_EXTRACTED INFORMATION_
——————————
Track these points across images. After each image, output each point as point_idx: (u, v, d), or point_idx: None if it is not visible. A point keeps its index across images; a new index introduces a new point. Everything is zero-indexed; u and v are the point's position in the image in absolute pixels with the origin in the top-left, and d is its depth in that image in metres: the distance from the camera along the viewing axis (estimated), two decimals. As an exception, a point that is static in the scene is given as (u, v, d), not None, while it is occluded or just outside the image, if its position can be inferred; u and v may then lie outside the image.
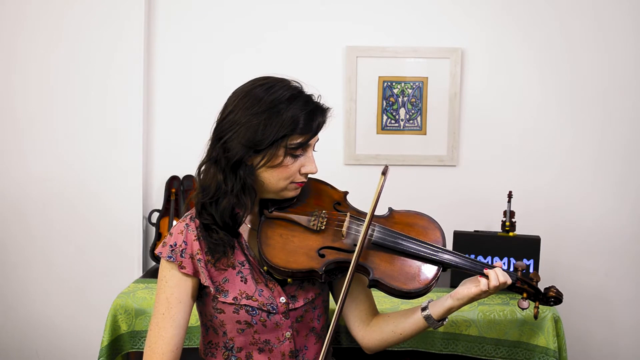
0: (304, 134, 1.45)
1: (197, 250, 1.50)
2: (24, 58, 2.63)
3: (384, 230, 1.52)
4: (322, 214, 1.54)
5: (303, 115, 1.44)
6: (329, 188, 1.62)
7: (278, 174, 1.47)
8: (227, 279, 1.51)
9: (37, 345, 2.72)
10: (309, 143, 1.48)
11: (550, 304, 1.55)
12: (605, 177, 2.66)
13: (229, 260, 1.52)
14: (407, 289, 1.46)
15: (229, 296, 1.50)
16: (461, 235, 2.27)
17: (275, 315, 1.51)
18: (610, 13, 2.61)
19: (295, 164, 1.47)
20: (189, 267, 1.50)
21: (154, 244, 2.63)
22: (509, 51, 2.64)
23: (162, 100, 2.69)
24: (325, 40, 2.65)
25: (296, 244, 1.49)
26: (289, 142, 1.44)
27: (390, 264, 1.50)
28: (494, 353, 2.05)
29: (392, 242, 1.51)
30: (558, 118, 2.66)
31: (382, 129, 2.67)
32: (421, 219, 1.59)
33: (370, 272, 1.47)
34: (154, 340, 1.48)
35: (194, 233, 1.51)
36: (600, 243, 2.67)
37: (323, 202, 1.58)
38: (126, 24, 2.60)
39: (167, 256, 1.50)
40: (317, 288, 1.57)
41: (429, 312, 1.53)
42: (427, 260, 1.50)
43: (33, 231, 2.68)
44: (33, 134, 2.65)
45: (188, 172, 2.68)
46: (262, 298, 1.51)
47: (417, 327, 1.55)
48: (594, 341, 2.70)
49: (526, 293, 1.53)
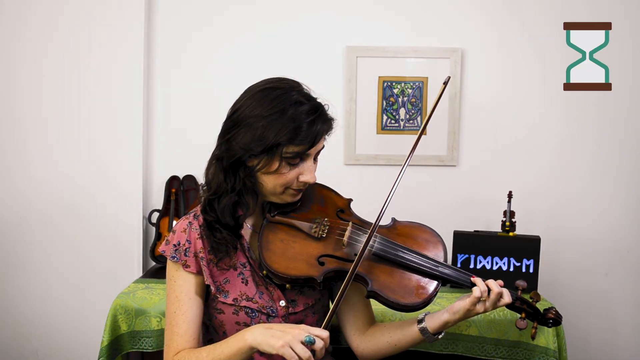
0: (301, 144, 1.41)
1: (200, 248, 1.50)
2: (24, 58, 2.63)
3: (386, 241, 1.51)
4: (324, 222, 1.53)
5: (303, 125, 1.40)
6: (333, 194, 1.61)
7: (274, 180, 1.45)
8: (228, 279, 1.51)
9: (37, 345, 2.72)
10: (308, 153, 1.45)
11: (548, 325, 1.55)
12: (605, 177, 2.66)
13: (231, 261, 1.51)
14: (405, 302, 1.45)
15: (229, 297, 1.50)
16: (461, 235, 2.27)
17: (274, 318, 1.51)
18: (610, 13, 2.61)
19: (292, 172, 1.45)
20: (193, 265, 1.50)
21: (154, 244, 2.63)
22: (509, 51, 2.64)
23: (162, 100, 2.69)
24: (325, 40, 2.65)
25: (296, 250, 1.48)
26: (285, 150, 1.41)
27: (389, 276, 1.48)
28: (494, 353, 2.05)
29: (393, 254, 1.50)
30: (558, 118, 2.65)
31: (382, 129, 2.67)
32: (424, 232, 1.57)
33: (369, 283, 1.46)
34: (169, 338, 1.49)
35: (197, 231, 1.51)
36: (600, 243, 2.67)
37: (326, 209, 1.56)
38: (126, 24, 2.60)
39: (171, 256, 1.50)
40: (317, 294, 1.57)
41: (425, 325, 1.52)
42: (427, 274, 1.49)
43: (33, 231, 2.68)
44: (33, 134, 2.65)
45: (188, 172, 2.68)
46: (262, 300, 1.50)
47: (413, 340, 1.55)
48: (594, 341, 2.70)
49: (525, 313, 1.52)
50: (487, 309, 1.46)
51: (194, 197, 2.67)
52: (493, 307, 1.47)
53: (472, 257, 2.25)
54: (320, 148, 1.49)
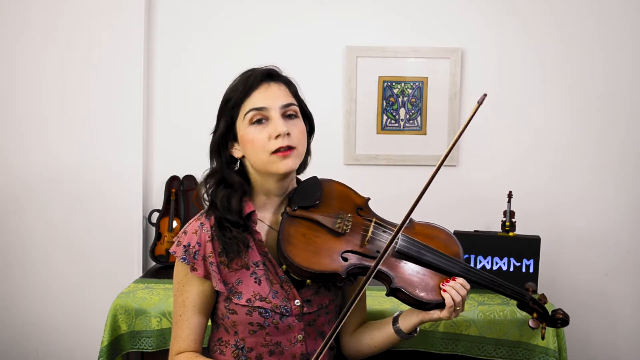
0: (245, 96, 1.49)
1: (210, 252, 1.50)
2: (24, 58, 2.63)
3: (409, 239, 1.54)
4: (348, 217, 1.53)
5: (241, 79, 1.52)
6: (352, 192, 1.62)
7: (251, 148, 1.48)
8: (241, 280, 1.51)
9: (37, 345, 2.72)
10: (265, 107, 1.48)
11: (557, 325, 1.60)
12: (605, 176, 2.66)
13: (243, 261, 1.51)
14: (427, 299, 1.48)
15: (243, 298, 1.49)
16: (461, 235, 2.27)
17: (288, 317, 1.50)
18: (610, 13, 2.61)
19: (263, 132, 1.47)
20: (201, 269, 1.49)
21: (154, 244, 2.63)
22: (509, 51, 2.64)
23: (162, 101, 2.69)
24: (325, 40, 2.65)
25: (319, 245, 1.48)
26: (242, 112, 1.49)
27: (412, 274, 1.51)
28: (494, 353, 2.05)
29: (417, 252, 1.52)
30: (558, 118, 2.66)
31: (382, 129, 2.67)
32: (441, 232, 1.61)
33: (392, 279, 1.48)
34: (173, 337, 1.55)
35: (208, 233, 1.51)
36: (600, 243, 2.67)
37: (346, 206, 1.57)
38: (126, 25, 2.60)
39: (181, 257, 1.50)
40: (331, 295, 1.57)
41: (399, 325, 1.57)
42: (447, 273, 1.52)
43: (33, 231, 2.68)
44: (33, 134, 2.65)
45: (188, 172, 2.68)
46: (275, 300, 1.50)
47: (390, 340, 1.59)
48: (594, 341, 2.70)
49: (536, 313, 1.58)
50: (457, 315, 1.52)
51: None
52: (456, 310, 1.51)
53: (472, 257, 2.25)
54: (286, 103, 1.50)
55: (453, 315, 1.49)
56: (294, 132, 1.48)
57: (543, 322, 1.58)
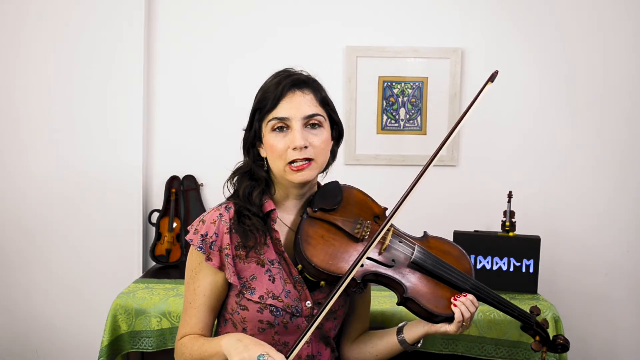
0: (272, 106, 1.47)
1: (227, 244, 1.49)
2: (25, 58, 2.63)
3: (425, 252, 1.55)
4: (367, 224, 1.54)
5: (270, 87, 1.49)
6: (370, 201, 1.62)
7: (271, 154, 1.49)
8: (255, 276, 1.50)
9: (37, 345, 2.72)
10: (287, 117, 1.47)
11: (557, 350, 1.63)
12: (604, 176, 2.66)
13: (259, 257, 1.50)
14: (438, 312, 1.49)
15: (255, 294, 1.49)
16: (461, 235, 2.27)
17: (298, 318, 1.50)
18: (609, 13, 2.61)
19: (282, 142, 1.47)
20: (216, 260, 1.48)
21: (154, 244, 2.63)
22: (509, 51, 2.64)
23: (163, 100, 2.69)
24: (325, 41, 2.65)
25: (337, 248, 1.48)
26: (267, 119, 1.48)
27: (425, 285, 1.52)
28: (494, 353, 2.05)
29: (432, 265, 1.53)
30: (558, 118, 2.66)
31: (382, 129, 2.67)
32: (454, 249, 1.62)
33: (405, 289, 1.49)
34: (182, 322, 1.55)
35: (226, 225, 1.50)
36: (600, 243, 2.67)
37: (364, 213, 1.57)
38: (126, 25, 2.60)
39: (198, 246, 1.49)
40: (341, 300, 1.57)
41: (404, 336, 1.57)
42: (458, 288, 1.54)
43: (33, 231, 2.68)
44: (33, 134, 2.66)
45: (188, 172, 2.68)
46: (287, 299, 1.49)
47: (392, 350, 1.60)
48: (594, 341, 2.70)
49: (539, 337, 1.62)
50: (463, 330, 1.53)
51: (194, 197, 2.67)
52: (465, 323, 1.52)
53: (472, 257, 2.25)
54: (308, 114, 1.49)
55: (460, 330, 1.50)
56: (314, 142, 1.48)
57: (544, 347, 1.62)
——————————
_WHAT YOU ARE ASKED TO DO_
From the records above, repeat exactly the lines from the one with "27: (390, 264, 1.50)" through the one with "41: (429, 312, 1.53)", both included.

_EXPECTED ANSWER_
27: (390, 264, 1.50)
28: (494, 353, 2.05)
29: (392, 242, 1.51)
30: (558, 118, 2.66)
31: (382, 129, 2.67)
32: (421, 219, 1.59)
33: (370, 272, 1.47)
34: (154, 340, 1.48)
35: (194, 233, 1.51)
36: (600, 243, 2.67)
37: (323, 202, 1.58)
38: (126, 24, 2.60)
39: (167, 256, 1.50)
40: (317, 288, 1.57)
41: (429, 312, 1.53)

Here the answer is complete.